According to the piece, " Less Homework, More Yoga, From a Principal

Who Hates Stress, " the head of Needham High School in the Boston

suburbs is pushing " stress reduction " through better stretching and

breathing. Principal Paul Richards, who last earned nationwide mockery

when he ditched publishing the honor roll, is part-Oprah, part-Deepak

Chopra, part-Richard Simmons and all edu-babble.

 

" It's not that I'm trying to turn the culture upside down, " he's

quoted telling the Times " It's very important to protect the part of

the culture that leads to all the achievement, " he said. " It's more

about bringing the culture to a healthier place. "

 

And here I thought high school principals should make schooling, not

" bringing the culture to a healthier place, " their top priority. Silly

me. Welcome to your new Nanny State nightmare.

 

Yoga classes are now a requirement for Needham high school seniors. To

further ease the supposed burden on overworked students, Richards has

" asked teachers to schedule homework-free weekends and holidays. " Just

what we need to turn around those one in 10 schools that are now

considered " dropout factories, " huh? Can't cut it in the classroom?

Bend like a bridge, take five deep, slow breaths and all will be dandy.

 

Why stop at yoga? Tantric chanting, here we come. And, hey, Kabbalah

has done wonders for Madonna. Let's add hypnotism and acupuncture

classes while we're at it. Hot stone massages? Bonsai tree-clipping?

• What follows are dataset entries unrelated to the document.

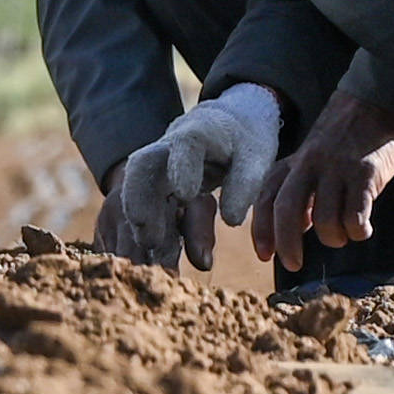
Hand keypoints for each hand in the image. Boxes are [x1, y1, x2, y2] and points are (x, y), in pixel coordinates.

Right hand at [106, 86, 288, 269]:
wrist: (225, 129)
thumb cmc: (242, 144)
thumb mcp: (255, 158)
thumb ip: (245, 185)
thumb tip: (231, 221)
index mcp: (197, 134)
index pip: (185, 145)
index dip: (181, 168)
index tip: (185, 194)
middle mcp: (167, 150)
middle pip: (141, 170)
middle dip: (140, 203)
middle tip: (149, 239)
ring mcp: (155, 171)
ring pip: (139, 197)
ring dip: (144, 231)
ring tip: (160, 265)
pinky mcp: (152, 192)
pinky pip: (144, 215)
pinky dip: (150, 239)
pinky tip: (160, 263)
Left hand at [258, 92, 393, 278]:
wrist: (378, 100)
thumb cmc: (346, 138)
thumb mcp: (314, 159)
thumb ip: (303, 191)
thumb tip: (297, 229)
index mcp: (293, 164)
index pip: (266, 199)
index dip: (261, 231)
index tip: (265, 256)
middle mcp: (309, 165)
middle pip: (286, 210)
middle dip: (287, 244)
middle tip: (294, 265)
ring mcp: (337, 168)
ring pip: (325, 219)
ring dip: (334, 238)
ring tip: (345, 236)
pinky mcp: (365, 173)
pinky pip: (356, 215)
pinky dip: (358, 231)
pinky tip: (364, 230)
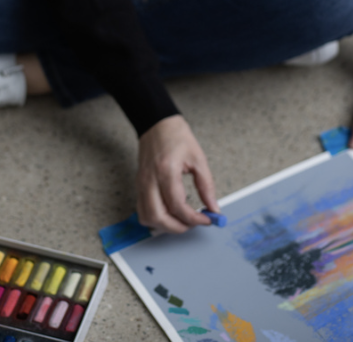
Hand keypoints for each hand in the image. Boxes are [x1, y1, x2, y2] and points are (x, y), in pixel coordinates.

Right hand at [136, 115, 219, 233]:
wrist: (157, 124)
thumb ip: (206, 186)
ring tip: (182, 220)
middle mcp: (150, 180)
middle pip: (158, 217)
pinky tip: (169, 214)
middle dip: (178, 227)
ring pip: (148, 218)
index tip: (207, 219)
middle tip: (194, 223)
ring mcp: (142, 184)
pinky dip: (156, 218)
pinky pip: (143, 210)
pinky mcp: (139, 185)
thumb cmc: (176, 136)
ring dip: (165, 226)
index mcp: (166, 171)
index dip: (194, 218)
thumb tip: (214, 207)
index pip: (177, 206)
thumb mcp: (198, 158)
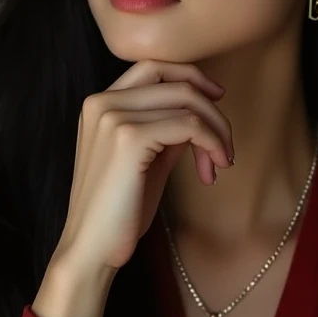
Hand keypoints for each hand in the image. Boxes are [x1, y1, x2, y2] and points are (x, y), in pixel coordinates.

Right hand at [47, 59, 234, 279]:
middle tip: (225, 145)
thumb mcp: (147, 159)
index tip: (216, 99)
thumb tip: (200, 112)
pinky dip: (210, 142)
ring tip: (219, 162)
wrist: (92, 249)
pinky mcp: (129, 137)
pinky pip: (189, 125)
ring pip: (187, 102)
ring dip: (216, 131)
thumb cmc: (119, 210)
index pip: (153, 67)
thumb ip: (166, 129)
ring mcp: (113, 116)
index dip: (190, 77)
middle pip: (176, 82)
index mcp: (100, 103)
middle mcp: (102, 101)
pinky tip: (211, 169)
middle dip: (211, 110)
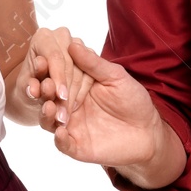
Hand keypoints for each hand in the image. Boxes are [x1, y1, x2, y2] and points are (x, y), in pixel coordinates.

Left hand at [22, 26, 83, 125]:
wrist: (36, 92)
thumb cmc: (28, 87)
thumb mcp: (24, 88)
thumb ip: (29, 87)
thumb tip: (34, 89)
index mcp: (43, 37)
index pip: (54, 56)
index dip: (58, 77)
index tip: (60, 97)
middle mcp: (62, 36)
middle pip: (70, 64)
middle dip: (67, 90)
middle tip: (63, 113)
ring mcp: (78, 45)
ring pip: (81, 72)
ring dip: (74, 96)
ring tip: (66, 115)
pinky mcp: (90, 56)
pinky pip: (90, 77)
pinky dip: (82, 94)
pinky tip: (73, 107)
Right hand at [43, 37, 165, 170]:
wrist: (148, 130)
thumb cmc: (132, 99)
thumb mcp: (115, 77)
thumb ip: (94, 64)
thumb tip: (73, 44)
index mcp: (75, 87)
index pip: (56, 77)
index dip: (49, 71)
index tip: (42, 62)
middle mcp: (68, 106)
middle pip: (47, 98)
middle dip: (44, 91)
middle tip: (45, 86)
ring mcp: (71, 126)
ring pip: (49, 121)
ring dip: (46, 114)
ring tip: (50, 106)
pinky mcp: (77, 146)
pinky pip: (63, 144)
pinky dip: (59, 139)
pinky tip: (60, 131)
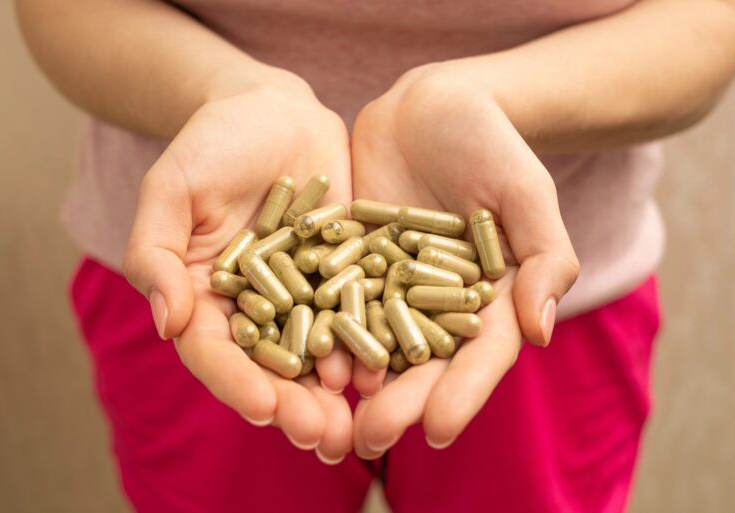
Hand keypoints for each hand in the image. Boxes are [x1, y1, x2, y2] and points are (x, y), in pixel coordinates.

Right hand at [123, 75, 353, 462]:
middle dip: (295, 406)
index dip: (237, 383)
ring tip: (360, 423)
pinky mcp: (347, 274)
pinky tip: (391, 369)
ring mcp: (304, 295)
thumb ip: (155, 254)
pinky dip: (373, 343)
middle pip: (271, 367)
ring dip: (337, 393)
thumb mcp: (170, 189)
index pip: (215, 353)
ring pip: (318, 354)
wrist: (271, 112)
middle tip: (322, 437)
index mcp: (205, 297)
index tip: (264, 408)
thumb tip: (166, 324)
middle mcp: (257, 308)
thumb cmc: (210, 145)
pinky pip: (360, 313)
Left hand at [350, 63, 579, 454]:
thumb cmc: (491, 143)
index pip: (479, 356)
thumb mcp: (525, 193)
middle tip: (368, 443)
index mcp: (489, 299)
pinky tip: (298, 357)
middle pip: (421, 363)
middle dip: (397, 403)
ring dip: (352, 382)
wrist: (431, 106)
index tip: (437, 431)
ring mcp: (390, 286)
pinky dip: (318, 328)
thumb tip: (541, 333)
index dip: (461, 394)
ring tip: (328, 417)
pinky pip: (332, 300)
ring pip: (373, 342)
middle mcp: (437, 304)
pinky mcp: (350, 263)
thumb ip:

No Relaxation Technique Left Behind!

 

Some point to a number of tragic student suicides to justify larding

up the school day with Tree Poses and Sun Salutations. But the school

officials themselves admit the deaths were not related to stress. No

matter. Richards is using them to forge ahead with " a movement to push

back against an ethos of super-achievement at affluent suburban high

schools amid the extreme competition over college admissions. "

 

It appears there are now more than 40 other high schools and middle

schools that embrace the " Stressed Out Students " agenda. There's

another yoga curriculum popular in California, Yoga Ed., that has

trained 10,000 teachers in more than 100 schools nationwide.

 

And guess what else I discovered after trying to find out whether yoga

was coming to a school near me? We are paying for this nonsense. The

Yoga Ed. program, created by Hollywood spouse/socialite Tara Guber,

was funded with taxpayer grants from the U.S. Department of

Agriculture and the federal Carol M. White Physical Education Program.

 

Bit by bit, the dumbed-down cult of mediocrity, secular extremism and

multicultural madness has infected American public education. Instead

of concentrating on the basics and then teaching children to manage

and conquer their " stress " through internal discipline, we're removing

every last source of possible damage to their egos.

 

Math test scores have plummeted. Solution: Remove the U.S. from

international competitions.

 

Students are failing. Solution: Hide the honor rolls so the

under-achievers don't feel bad.

 

Elementary pupils don't like drills and spelling tests. Solution:

Fuzzy math and inventive spelling.

 

Families can't manage their time. Solution: Less homework, more yoga.

 

" A lot of these kids, " lectures Principal Richards, " are being held

hostage to the culture. " No kidding. When the New York Times invited

one of Richards' students to recommend stress-reduction techniques, he

ended with this suggestion:

 

" Watch a short clip on YouTube (as long as you are not addicted). The

amazing and often funny feats on the site are inspiring and often

leave you feeling, 'Hey I want to do that!' This is a great attitude

to have towards your work. "

 

Watch feats of stupidity on YouTube. Yeah, that'll do wonders for

American student achievement.

 

The only ones who need stress reduction right now are parents fed up

with this runaway idiocy. If you think educrats are going to recover

their senses any time soon, well, you know, don't hold your breath.

 

(Michelle Malkin is author of the new book " Unhinged: Exposing

Liberals Gone Wild. " The views expressed are those of the writer.)